The similarity in behavioral response over the pDA, no-pDA variants is in stark contrast to the difference in weight trajectory (Figure 13).

FIGURE 13

Figure 13. Weight trajectories w*(t) for the active response channel, in models with novelty salience and prediction, undergoing fixed-ratio (FR-1) training. All panels have the same significance as their counterparts for variable interval training in Figure 10. Note the different scale for D1 and D2-MSNs.
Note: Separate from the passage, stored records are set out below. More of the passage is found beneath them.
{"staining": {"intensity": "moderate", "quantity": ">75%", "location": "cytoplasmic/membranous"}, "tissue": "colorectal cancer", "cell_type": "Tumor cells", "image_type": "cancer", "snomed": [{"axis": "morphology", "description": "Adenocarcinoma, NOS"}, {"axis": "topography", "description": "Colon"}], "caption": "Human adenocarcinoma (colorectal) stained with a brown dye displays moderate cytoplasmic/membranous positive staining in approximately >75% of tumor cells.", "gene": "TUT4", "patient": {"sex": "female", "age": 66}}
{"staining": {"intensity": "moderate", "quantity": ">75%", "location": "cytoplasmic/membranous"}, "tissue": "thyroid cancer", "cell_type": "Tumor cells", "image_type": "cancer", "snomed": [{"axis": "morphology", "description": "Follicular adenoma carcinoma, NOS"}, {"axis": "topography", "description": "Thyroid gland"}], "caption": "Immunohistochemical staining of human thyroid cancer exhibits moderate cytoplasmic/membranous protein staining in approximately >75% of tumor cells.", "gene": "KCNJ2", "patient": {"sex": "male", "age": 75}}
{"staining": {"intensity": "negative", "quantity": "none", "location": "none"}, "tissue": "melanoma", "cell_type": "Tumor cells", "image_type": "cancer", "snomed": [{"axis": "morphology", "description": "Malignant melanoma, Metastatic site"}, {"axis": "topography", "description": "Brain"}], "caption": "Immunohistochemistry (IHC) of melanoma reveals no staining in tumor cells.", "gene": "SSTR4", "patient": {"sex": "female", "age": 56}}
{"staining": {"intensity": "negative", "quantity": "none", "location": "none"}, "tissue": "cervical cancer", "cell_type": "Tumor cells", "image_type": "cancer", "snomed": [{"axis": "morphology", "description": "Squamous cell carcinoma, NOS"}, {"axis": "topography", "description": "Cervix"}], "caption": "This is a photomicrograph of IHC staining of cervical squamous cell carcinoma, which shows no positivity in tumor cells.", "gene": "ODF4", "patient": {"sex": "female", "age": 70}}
The pDA model shows a very large transient change in the D1-MSN weights (both motor and sensory) with a substantial final change compared to initial baseline. This plasticity is clearly responsible for the extra activity in the response contingent phase compared to that for no-pDA models. None of the other weight trajectories show significant variation.

The clustering of active response in day 6 and the transient weight change associated with this are explained by reference to the prediction, novelty salience and dopamine signals shown in Figure 14. Thus, there is a large increase in novelty salience in the first part of the response contingent phase (panel A) but this is short lived as the prediction becomes reliable. This is made possible, of course, by the reliable delivery of the reinforcement. The phasic dopamine reflects this, and is almost always signalling positive reinforcement errors (the very few occasions for which this is not the case, are caused by failure of the robot to bump properly against the block). High levels of (phasic) dopamine occurring during these events is associated with negative values of C_BCM for D1-MSNs in the learning rule [Equation (10), and Figure 7]. This implies θ_BCM < 0 too, so that there is a likelihood of LTP as observed.

FIGURE 14

Figure 14. Internal variables and phasic dopamine signals for a model with novelty salience and prediction undergoing fixed interval training. (A,B) Show novelty salience and the prediction signal, and are counterparts to Figures 11B,C. (C,D) Show phasic dopamine and are counterparts to Figures 11A,D.

4. Discussion

4.1. Main Results and Their Interpretation

We have used the embodiment of a biologically plausible model of intrinsically motivated operant learning (action discovery) to explore the possible roles of cortical salience, cortico-striatal plasticity in basal ganglia, and phasic dopamine therein. The embodiment allowed us to use behavioral data (Gancarz et al., 2011) to constrain the model, and our core model component was sufficiently biologically plausible to take advantage of a new framework for dopamine-dependent cortico-striatal plasticity constrained by a comprehensive suite of physiological data (Shen et al., 2008; Gurney et al., 2009).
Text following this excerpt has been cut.